An editor and two reporters are among the seventeen people laid off today at the Post-Dispatch. The city’s only daily let go Ed Kohn, a business editor, Christine Byers, a reporter in the Jefferson County bureau, and Patrick M. O'Connell, the newspaper's primary crime reporter.
(This is an update to an earlier story.)
According to a St. Louis Newspaper Guild member, the reporters were told they have two weeks left on the payroll, and that if somebody retires or leaves during the next two weeks, they may be able to keep their jobs.
In a city where crime is a big story, O’Connell covered both city and county crime. Just last week he wrote about the Boonie Hat bandit’s capture. As for Byers, some readers might remember her July 27 story about the Maplewood firefighter, Ryan Hummert, who was shot and killed on duty during a stand-off; Byers was later praised for the story by editor Steve Parker on The Editors’ Desk blog.
According to another Guild member, the Post today also let go all of its news clerks (some of whom had logged more than 30 years at the paper), as well as a marketing employee and a mail room staffer.
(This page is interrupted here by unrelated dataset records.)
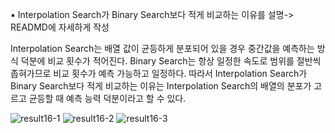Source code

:▪ Interpolation Search가 Binary Search보다 적게 비교하는 이유를 설명-> READMD에 자세하게 작성

Interpolation Search는 배열 값이 균등하게 분포되어 있을 경우 중간값을 예측하는 방식 덕분에 비교 횟수가 적어진다. Binary Search는 항상 일정한 속도로 범위를 절반씩 좁혀가므로 비교 횟수가 예측 가능하고 일정하다. 따라서 Interpolation Search가 Binary Search보다 적게 비교하는 이유는 Interpolation Search의 배열의 분포가 고르고 균등할 때 예측 능력 덕분이라고 할 수 있다.

![result16-1](https://github.com/user-attachments/assets/ae330f36-7181-4f48-9c21-57ec0dd1b9fd)
![result16-2](https://github.com/user-attachments/assets/9061fcdd-d1be-42b9-baed-8361671c3c9f)
![result16-3](https://github.com/user-attachments/assets/3ff2527b-bade-45b8-a873-8a9e1e8edddb)
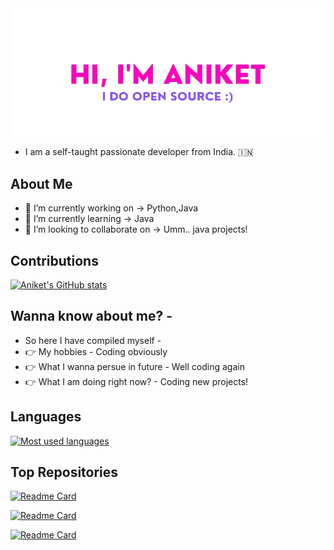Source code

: <img src = "./assests/profile.png">

- I am a self-taught passionate developer from India. 🇮🇳

## About Me

- 🔭 I’m currently working on -> Python,Java
- 🌱 I’m currently learning -> Java
- 👯 I’m looking to collaborate on -> Umm.. java projects!

## Contributions
[![Aniket's GitHub stats](https://github-readme-stats.vercel.app/api?username=DevMike123&count_private=true&show_icons=true&theme=locale)](https://github.com/DevMike123/)


## Wanna know about me? -
- So here I have compiled myself -
- 👉 My hobbies - Coding obviously
- 👉 What I wanna persue in future - Well coding again
- 👉 What I am doing right now? - Coding new projects!

## Languages 

[![Most used languages](https://github-readme-stats.vercel.app/api/top-langs/?username=DevMike123&langs_count=30&theme=locale&layout=compact)](https://github.com/DevMike123/)

## Top Repositories
[![Readme Card](https://github-readme-stats.vercel.app/api/pin/?username=mango-solutions&repo=unicord.js)](https://github.com/mango-solutions/unicord.js)

[![Readme Card](https://github-readme-stats.vercel.app/api/pin/?username=DevMike123&repo=Jarvis)](https://github.com/DevMike123/Jarvis)

[![Readme Card](https://github-readme-stats.vercel.app/api/pin/?username=mango-solutions&repo=Pokechu)](https://github.com/mango-solutions/Pokechu)

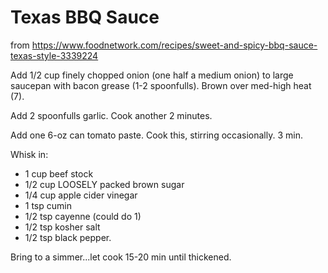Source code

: # Texas BBQ Sauce

from https://www.foodnetwork.com/recipes/sweet-and-spicy-bbq-sauce-texas-style-3339224

Add 1/2 cup finely chopped onion (one half a medium onion) to large saucepan with bacon grease (1-2 spoonfulls).  Brown over med-high heat (7).

Add 2 spoonfulls garlic.  Cook another 2 minutes.

Add one 6-oz can tomato paste.  Cook this, stirring occasionally.  3 min.

Whisk in:
* 1 cup beef stock
* 1/2 cup LOOSELY packed brown sugar
* 1/4 cup apple cider vinegar
* 1 tsp cumin
* 1/2 tsp cayenne (could do 1)
* 1/2 tsp kosher salt
* 1/2 tsp black pepper.


Bring to a simmer...let cook 15-20 min until thickened.


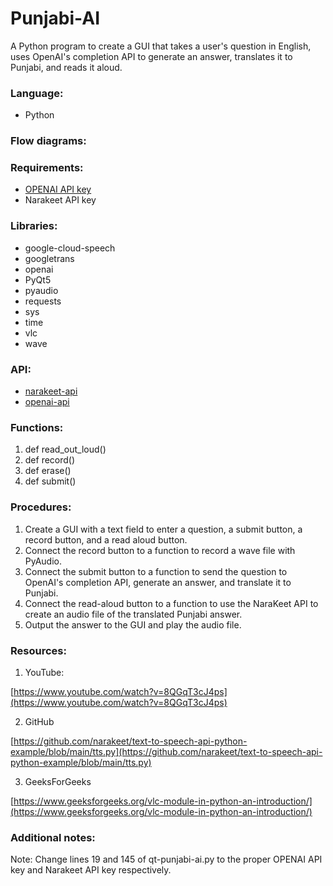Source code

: # Punjabi-AI
A Python program to create a GUI that takes a user's question in English, uses OpenAI's completion API to generate an answer, translates it to Punjabi, and reads it aloud.

### Language: 

- Python

### Flow diagrams:

### Requirements:

- [OPENAI API key](https://beta.openai.com/account/api-keys)
- Narakeet API key

### Libraries:

- google-cloud-speech
- googletrans
- openai
- PyQt5
- pyaudio
- requests
- sys
- time
- vlc
- wave

### API:

- [narakeet-api](https://www.narakeet.com/docs/automating/)
- [openai-api](https://openai.com/api/)


### Functions:

1. def read_out_loud()
2. def record()
3. def erase()
4. def submit()

### Procedures:

1.  Create a GUI with a text field to enter a question, a submit button, a record button, and a read aloud button.
2.  Connect the record button to a function to record a wave file with PyAudio.
3.  Connect the submit button to a function to send the question to OpenAI's completion API, generate an answer, and translate it to Punjabi.
4.  Connect the read-aloud button to a function to use the NaraKeet API to create an audio file of the translated Punjabi answer.
5.  Output the answer to the GUI and play the audio file.

### Resources:

1. YouTube:

[https://www.youtube.com/watch?v=8QGqT3cJ4ps](https://www.youtube.com/watch?v=8QGqT3cJ4ps)


2. GitHub

[https://github.com/narakeet/text-to-speech-api-python-example/blob/main/tts.py](https://github.com/narakeet/text-to-speech-api-python-example/blob/main/tts.py)

3. GeeksForGeeks

[https://www.geeksforgeeks.org/vlc-module-in-python-an-introduction/](https://www.geeksforgeeks.org/vlc-module-in-python-an-introduction/)

### Additional notes:

Note: Change lines 19 and 145 of qt-punjabi-ai.py to the proper OPENAI API key and Narakeet API key respectively.
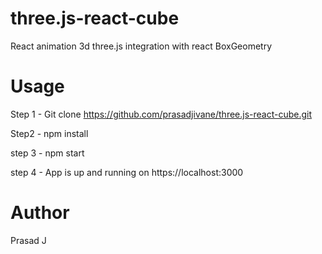 # three.js-react-cube
React animation 3d three.js integration with react BoxGeometry


# Usage

Step 1 - Git clone https://github.com/prasadjivane/three.js-react-cube.git


Step2 - npm install 


step 3 - npm start

step 4 - App is up and running on https://localhost:3000


# Author

Prasad J
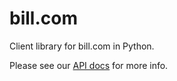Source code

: bill.com
========

Client library for bill.com in Python.

Please see our [API docs](http://intuitivewebsolutions.github.com/bill.com/) for more info.
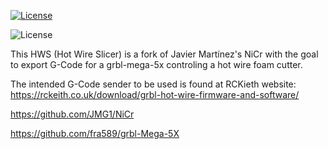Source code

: [![License](http://img.shields.io/:license-gpl-blue.svg)](http://opensource.org/licenses/GPL-2.0)

![License](http://es.creativecommons.org/blog/wp-content/uploads/2013/04/by-sa_petit.png)


This HWS (Hot Wire Slicer) is a fork of Javier Martínez's NiCr with the goal to export G-Code for a grbl-mega-5x controling a hot wire foam cutter.

The intended G-Code sender to be used is found at RCKieth website: https://rckeith.co.uk/download/grbl-hot-wire-firmware-and-software/


https://github.com/JMG1/NiCr

https://github.com/fra589/grbl-Mega-5X
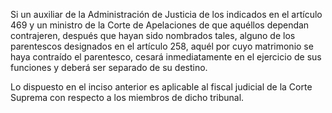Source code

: Si un auxiliar de la Administración de Justicia de los indicados en el artículo 469 y un ministro de la Corte de Apelaciones de que aquéllos dependan contrajeren, después que hayan sido nombrados tales, alguno de los parentescos designados en el artículo 258, aquél por cuyo matrimonio se haya contraído el parentesco, cesará inmediatamente en el ejercicio de sus funciones y deberá ser separado de su destino.

Lo dispuesto en el inciso anterior es aplicable al fiscal judicial de la Corte Suprema con respecto a los miembros de dicho tribunal.
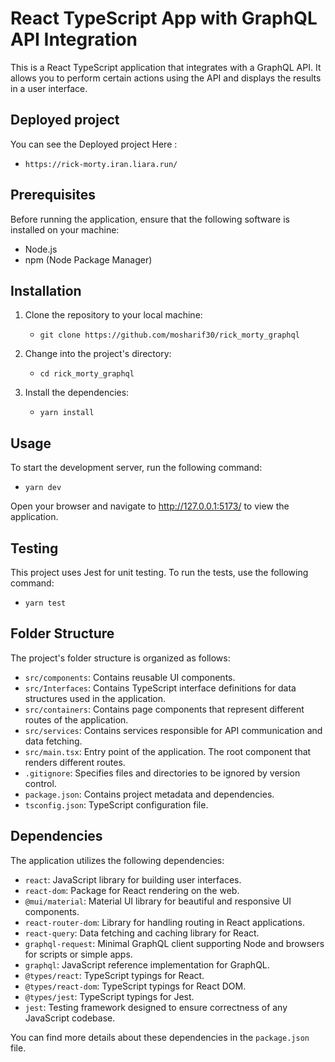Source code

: # React TypeScript App with GraphQL API Integration

This is a React TypeScript application that integrates with a GraphQL API. It allows you to perform certain actions using the API and displays the results in a user interface.

## Deployed project

You can see the Deployed project Here :

- `https://rick-morty.iran.liara.run/`

## Prerequisites

Before running the application, ensure that the following software is installed on your machine:

- Node.js
- npm (Node Package Manager)

## Installation

1. Clone the repository to your local machine:

   - `git clone https://github.com/mosharif30/rick_morty_graphql`

2. Change into the project's directory:
   - `cd rick_morty_graphql`
3. Install the dependencies:
   - `yarn install`

## Usage

To start the development server, run the following command:

- `yarn dev`

Open your browser and navigate to http://127.0.0.1:5173/ to view the application.

## Testing

This project uses Jest for unit testing. To run the tests, use the following command:

- `yarn test`

## Folder Structure

The project's folder structure is organized as follows:

- `src/components`: Contains reusable UI components.
- `src/Interfaces`: Contains TypeScript interface definitions for data structures used in the application.
- `src/containers`: Contains page components that represent different routes of the application.
- `src/services`: Contains services responsible for API communication and data fetching.
- `src/main.tsx`: Entry point of the application. The root component that renders different routes.
- `.gitignore`: Specifies files and directories to be ignored by version control.
- `package.json`: Contains project metadata and dependencies.
- `tsconfig.json`: TypeScript configuration file.

## Dependencies

The application utilizes the following dependencies:

- `react`: JavaScript library for building user interfaces.
- `react-dom`: Package for React rendering on the web.
- `@mui/material`: Material UI library for beautiful and responsive UI components.
- `react-router-dom`: Library for handling routing in React applications.
- `react-query`: Data fetching and caching library for React.
- `graphql-request`: Minimal GraphQL client supporting Node and browsers for scripts or simple apps.
- `graphql`: JavaScript reference implementation for GraphQL.
- `@types/react`: TypeScript typings for React.
- `@types/react-dom`: TypeScript typings for React DOM.
- `@types/jest`: TypeScript typings for Jest.
- `jest`: Testing framework designed to ensure correctness of any JavaScript codebase.

You can find more details about these dependencies in the `package.json` file.
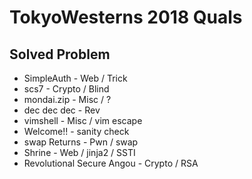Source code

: # TokyoWesterns 2018 Quals

## Solved Problem

- SimpleAuth - Web / Trick
- scs7 - Crypto / Blind
- mondai.zip - Misc / ?
- dec dec dec - Rev
- vimshell - Misc / vim escape
- Welcome!! - sanity check
- swap Returns - Pwn / swap
- Shrine - Web / jinja2 / SSTI
- Revolutional Secure Angou - Crypto / RSA





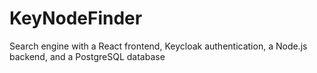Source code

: # KeyNodeFinder
Search engine with a React frontend, Keycloak authentication, a Node.js backend, and a PostgreSQL database
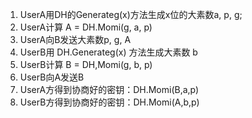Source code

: ﻿1. UserA用DH的Generateg(x)方法生成x位的大素数a, p, g;
2. UserA计算 A = DH.Momi(g, a, p) 
2. UserA向B发送大素数p, g, A
3. UserB用 DH.Generateg(x) 方法生成大素数 b
4. UserB计算 B = DH,Momi(g, b, p)
4. UserB向A发送B
5. UserA方得到协商好的密钥：DH.Momi(B,a,p)
6. UserB方得到协商好的密钥：DH.Momi(A,b,p)
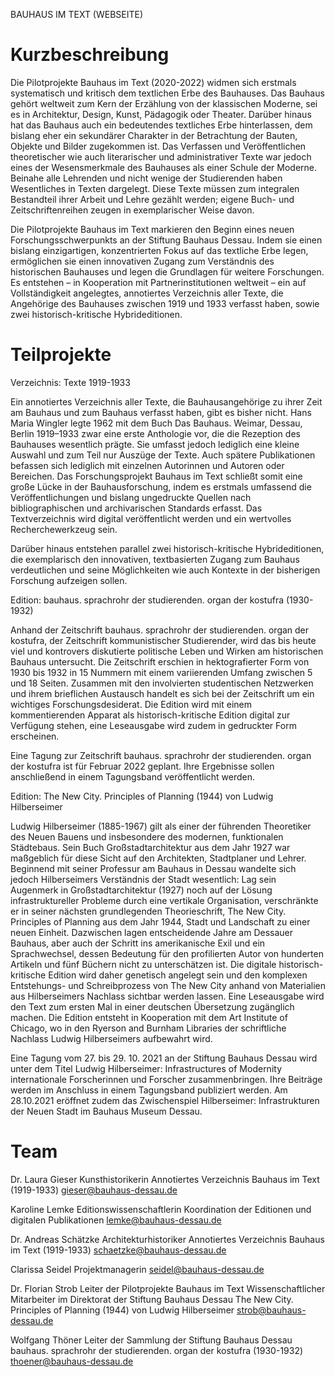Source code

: BAUHAUS IM TEXT (WEBSEITE)


# Kurzbeschreibung

Die Pilotprojekte Bauhaus im Text (2020-2022) widmen sich erstmals systematisch und kritisch dem textlichen Erbe
des Bauhauses. Das Bauhaus gehört weltweit zum Kern der Erzählung von der klassischen Moderne, sei es 
in Architektur, Design, Kunst, Pädagogik oder Theater. Darüber hinaus hat das Bauhaus auch ein bedeutendes textliches Erbe 
hinterlassen, dem bislang eher ein sekundärer Charakter in der Betrachtung der Bauten, Objekte 
und Bilder zugekommen ist. Das Verfassen und Veröffentlichen theoretischer wie auch literarischer und administrativer Texte war jedoch eines 
der Wesensmerkmale des Bauhauses als einer Schule der Moderne. Beinahe alle Lehrenden und nicht wenige der Studierenden haben 
Wesentliches in Texten dargelegt. Diese Texte müssen zum integralen Bestandteil ihrer Arbeit und Lehre gezählt werden; eigene 
Buch- und Zeitschriftenreihen zeugen in exemplarischer Weise davon. 

Die Pilotprojekte Bauhaus im Text markieren den Beginn eines neuen Forschungsschwerpunkts an der Stiftung Bauhaus Dessau. 
Indem sie einen bislang einzigartigen, konzentrierten Fokus auf das textliche Erbe legen, ermöglichen sie einen innovativen 
Zugang zum Verständnis des historischen Bauhauses und legen die Grundlagen für weitere Forschungen. Es entstehen – in 
Kooperation mit Partnerinstitutionen weltweit – ein auf Vollständigkeit angelegtes, annotiertes Verzeichnis aller Texte, 
die Angehörige des Bauhauses zwischen 1919 und 1933 verfasst haben, sowie zwei historisch-kritische Hybrideditionen. 


# Teilprojekte

Verzeichnis: Texte 1919-1933

Ein annotiertes Verzeichnis aller Texte, die Bauhausangehörige zu ihrer Zeit am Bauhaus und zum Bauhaus verfasst 
haben, gibt es bisher nicht. Hans Maria Wingler legte 1962 mit dem Buch Das Bauhaus. Weimar, Dessau, Berlin 1919–1933 
zwar eine erste Anthologie vor, die die Rezeption des Bauhauses wesentlich prägte. Sie umfasst jedoch lediglich eine kleine Auswahl 
und zum Teil nur Auszüge der Texte. Auch spätere Publikationen befassen sich lediglich mit einzelnen Autorinnen und Autoren oder 
Bereichen. Das Forschungsprojekt Bauhaus im Text schließt somit eine große Lücke in der Bauhausforschung, indem es 
erstmals umfassend die Veröffentlichungen und bislang ungedruckte Quellen nach bibliographischen und archivarischen Standards erfasst. 
Das Textverzeichnis wird digital veröffentlicht werden und ein wertvolles Recherchewerkzeug sein.

Darüber hinaus entstehen parallel zwei historisch-kritische Hybrideditionen, die exemplarisch den 
innovativen, textbasierten Zugang zum Bauhaus verdeutlichen und seine Möglichkeiten wie auch Kontexte in der bisherigen 
Forschung aufzeigen sollen.


Edition: bauhaus. sprachrohr der studierenden. organ der kostufra (1930-1932)

Anhand der Zeitschrift bauhaus. sprachrohr der studierenden. organ der kostufra, der Zeitschrift kommunistischer 
Studierender, wird das bis heute viel und kontrovers diskutierte politische Leben und Wirken am historischen Bauhaus 
untersucht. Die Zeitschrift erschien in hektografierter Form von 1930 bis 1932 in 15 Nummern mit einem variierenden 
Umfang zwischen 5 und 18 Seiten. Zusammen mit den involvierten studentischen Netzwerken und ihrem brieflichen Austausch 
handelt es sich bei der Zeitschrift um ein wichtiges Forschungsdesiderat. Die Edition wird mit einem kommentierenden Apparat als historisch-kritische 
Edition digital zur Verfügung stehen, eine Leseausgabe wird zudem in gedruckter Form erscheinen. 

Eine Tagung zur Zeitschrift bauhaus. sprachrohr der studierenden. organ der kostufra ist für Februar 2022 geplant. Ihre Ergebnisse sollen anschließend
in einem Tagungsband veröffentlicht werden.


Edition: The New City. Principles of Planning (1944) von Ludwig Hilberseimer

Ludwig Hilberseimer (1885-1967) gilt als einer der führenden Theoretiker des Neuen Bauens und insbesondere des modernen, 
funktionalen Städtebaus. Sein Buch Großstadtarchitektur aus dem Jahr 1927 war maßgeblich für diese Sicht auf den Architekten, 
Stadtplaner und Lehrer. Beginnend mit seiner Professur am Bauhaus in Dessau wandelte sich jedoch Hilberseimers Verständnis der 
Stadt wesentlich: Lag sein Augenmerk in Großstadtarchitektur (1927) noch auf der Lösung infrastruktureller Probleme durch eine 
vertikale Organisation, verschränkte er in seiner nächsten grundlegenden Theorieschrift, The New City. Principles of Planning aus 
dem Jahr 1944, Stadt und Landschaft zu einer neuen Einheit. Dazwischen lagen entscheidende Jahre am Dessauer Bauhaus, aber auch 
der Schritt ins amerikanische Exil und ein Sprachwechsel, dessen Bedeutung für den profilierten Autor von hunderten Artikeln und fünf Büchern nicht 
zu unterschätzen ist. Die digitale historisch-kritische Edition wird daher genetisch angelegt sein und den komplexen 
Entstehungs- und Schreibprozess von The New City anhand von Materialien aus Hilberseimers Nachlass sichtbar werden lassen. Eine Leseausgabe wird den Text 
zum ersten Mal in einer deutschen Übersetzung zugänglich machen. Die Edition entsteht in Kooperation mit dem Art Institute
of Chicago, wo in den Ryerson and Burnham Libraries der schriftliche Nachlass Ludwig Hilberseimers aufbewahrt wird.

Eine Tagung vom 27. bis 29. 10. 2021 an der Stiftung Bauhaus Dessau wird unter dem Titel Ludwig Hilberseimer: Infrastructures of 
Modernity internationale Forscherinnen und Forscher zusammenbringen. Ihre Beiträge werden im Anschluss in einem Tagungsband publiziert werden. 
Am 28.10.2021 eröffnet zudem das Zwischenspiel Hilberseimer: Infrastrukturen der Neuen Stadt im Bauhaus Museum Dessau.


# Team

Dr. Laura Gieser
Kunsthistorikerin
Annotiertes Verzeichnis Bauhaus im Text (1919-1933)
gieser@bauhaus-dessau.de

Karoline Lemke
Editionswissenschaftlerin
Koordination der Editionen und digitalen Publikationen
lemke@bauhaus-dessau.de

Dr. Andreas Schätzke
Architekturhistoriker
Annotiertes Verzeichnis Bauhaus im Text (1919-1933)
schaetzke@bauhaus-dessau.de

Clarissa Seidel
Projektmanagerin
seidel@bauhaus-dessau.de

Dr. Florian Strob
Leiter der Pilotprojekte Bauhaus im Text
Wissenschaftlicher Mitarbeiter im Direktorat der Stiftung Bauhaus Dessau
The New City. Principles of Planning (1944) von Ludwig Hilberseimer
strob@bauhaus-dessau.de

Wolfgang Thöner
Leiter der Sammlung der Stiftung Bauhaus Dessau
bauhaus. sprachrohr der studierenden. organ der kostufra (1930-1932)
thoener@bauhaus-dessau.de


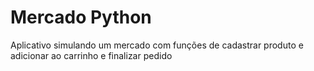 # Mercado Python

Aplicativo simulando um mercado com funções de cadastrar produto e adicionar ao carrinho e finalizar pedido
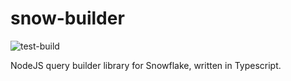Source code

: # snow-builder
![test-build](https://github.com/j-dumbell/snow-builder/actions/workflows/test.yml/badge.svg?branch=main)

NodeJS query builder library for Snowflake, written in Typescript.
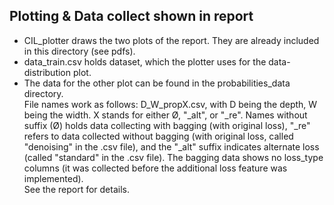 ## Plotting & Data collect shown in report

- CIL_plotter draws the two plots of the report. They are already included in this directory (see pdfs).
- data_train.csv holds dataset, which the plotter uses for the data-distribution plot.
- The data for the other plot can be found in the probabilities_data directory. \
File names work as follows: D_W_propX.csv, with D being the depth, W being the width. X stands for either Ø, "_alt", or "_re". Names without suffix (Ø) holds data collecting with bagging (with original loss), "_re" refers to data collected without bagging (with original loss, called "denoising" in the .csv file), and the "_alt" suffix indicates alternate loss (called "standard" in the .csv file). The bagging data shows no loss_type columns (it was collected before the additional loss feature was implemented). \
See the report for details.
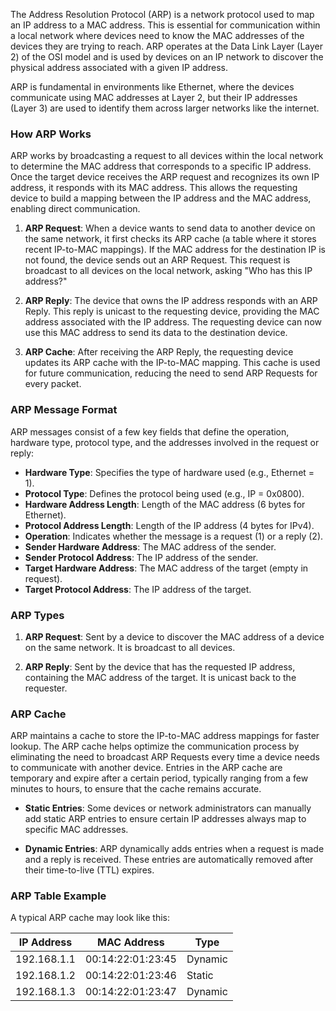 The Address Resolution Protocol (ARP) is a network protocol used to map an IP address to a MAC address. This is essential for communication within a local network where devices need to know the MAC addresses of the devices they are trying to reach. ARP operates at the Data Link Layer (Layer 2) of the OSI model and is used by devices on an IP network to discover the physical address associated with a given IP address.

ARP is fundamental in environments like Ethernet, where the devices communicate using MAC addresses at Layer 2, but their IP addresses (Layer 3) are used to identify them across larger networks like the internet.

### **How ARP Works**

ARP works by broadcasting a request to all devices within the local network to determine the MAC address that corresponds to a specific IP address. Once the target device receives the ARP request and recognizes its own IP address, it responds with its MAC address. This allows the requesting device to build a mapping between the IP address and the MAC address, enabling direct communication.

1. **ARP Request**: When a device wants to send data to another device on the same network, it first checks its ARP cache (a table where it stores recent IP-to-MAC mappings). If the MAC address for the destination IP is not found, the device sends out an ARP Request. This request is broadcast to all devices on the local network, asking "Who has this IP address?"

2. **ARP Reply**: The device that owns the IP address responds with an ARP Reply. This reply is unicast to the requesting device, providing the MAC address associated with the IP address. The requesting device can now use this MAC address to send its data to the destination device.

3. **ARP Cache**: After receiving the ARP Reply, the requesting device updates its ARP cache with the IP-to-MAC mapping. This cache is used for future communication, reducing the need to send ARP Requests for every packet.

### **ARP Message Format**

ARP messages consist of a few key fields that define the operation, hardware type, protocol type, and the addresses involved in the request or reply:

- **Hardware Type**: Specifies the type of hardware used (e.g., Ethernet = 1).
- **Protocol Type**: Defines the protocol being used (e.g., IP = 0x0800).
- **Hardware Address Length**: Length of the MAC address (6 bytes for Ethernet).
- **Protocol Address Length**: Length of the IP address (4 bytes for IPv4).
- **Operation**: Indicates whether the message is a request (1) or a reply (2).
- **Sender Hardware Address**: The MAC address of the sender.
- **Sender Protocol Address**: The IP address of the sender.
- **Target Hardware Address**: The MAC address of the target (empty in request).
- **Target Protocol Address**: The IP address of the target.

### **ARP Types**

1. **ARP Request**: Sent by a device to discover the MAC address of a device on the same network. It is broadcast to all devices.

2. **ARP Reply**: Sent by the device that has the requested IP address, containing the MAC address of the target. It is unicast back to the requester.

### **ARP Cache**

ARP maintains a cache to store the IP-to-MAC address mappings for faster lookup. The ARP cache helps optimize the communication process by eliminating the need to broadcast ARP Requests every time a device needs to communicate with another device. Entries in the ARP cache are temporary and expire after a certain period, typically ranging from a few minutes to hours, to ensure that the cache remains accurate.

- **Static Entries**: Some devices or network administrators can manually add static ARP entries to ensure certain IP addresses always map to specific MAC addresses.

- **Dynamic Entries**: ARP dynamically adds entries when a request is made and a reply is received. These entries are automatically removed after their time-to-live (TTL) expires.

### **ARP Table Example**

A typical ARP cache may look like this:

|**IP Address**|**MAC Address**|**Type**|
|---|---|---|
|192.168.1.1|00:14:22:01:23:45|Dynamic|
|192.168.1.2|00:14:22:01:23:46|Static|
|192.168.1.3|00:14:22:01:23:47|Dynamic|
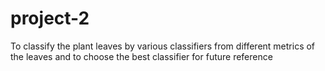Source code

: # project-2
To classify the plant leaves by various classifiers from different metrics of the leaves and to choose the best classifier for future reference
In sum, seventeen people were laid off.
The Guild had entered early negotiations with parent company Lee Enterprises on September 15 -- long before the current contract expires on June 6, 2009. But the talks broke down yesterday.
The Post laid off eighteen people at the end of August, and by going into early bargaining the Guild was hoping to stave off more job losses and retain benefits. Both sides will have to go back to negotiating next spring.
"There’s nobody in the newsroom," says a Post reporter. "It’s like a morgue. Nobody wants to be here."
In 2006, the Post-Dispatch news department employed about 340 people. After the first round of layoffs last month, the number was between 230-240 people. That number is now estimated to be about 215 people.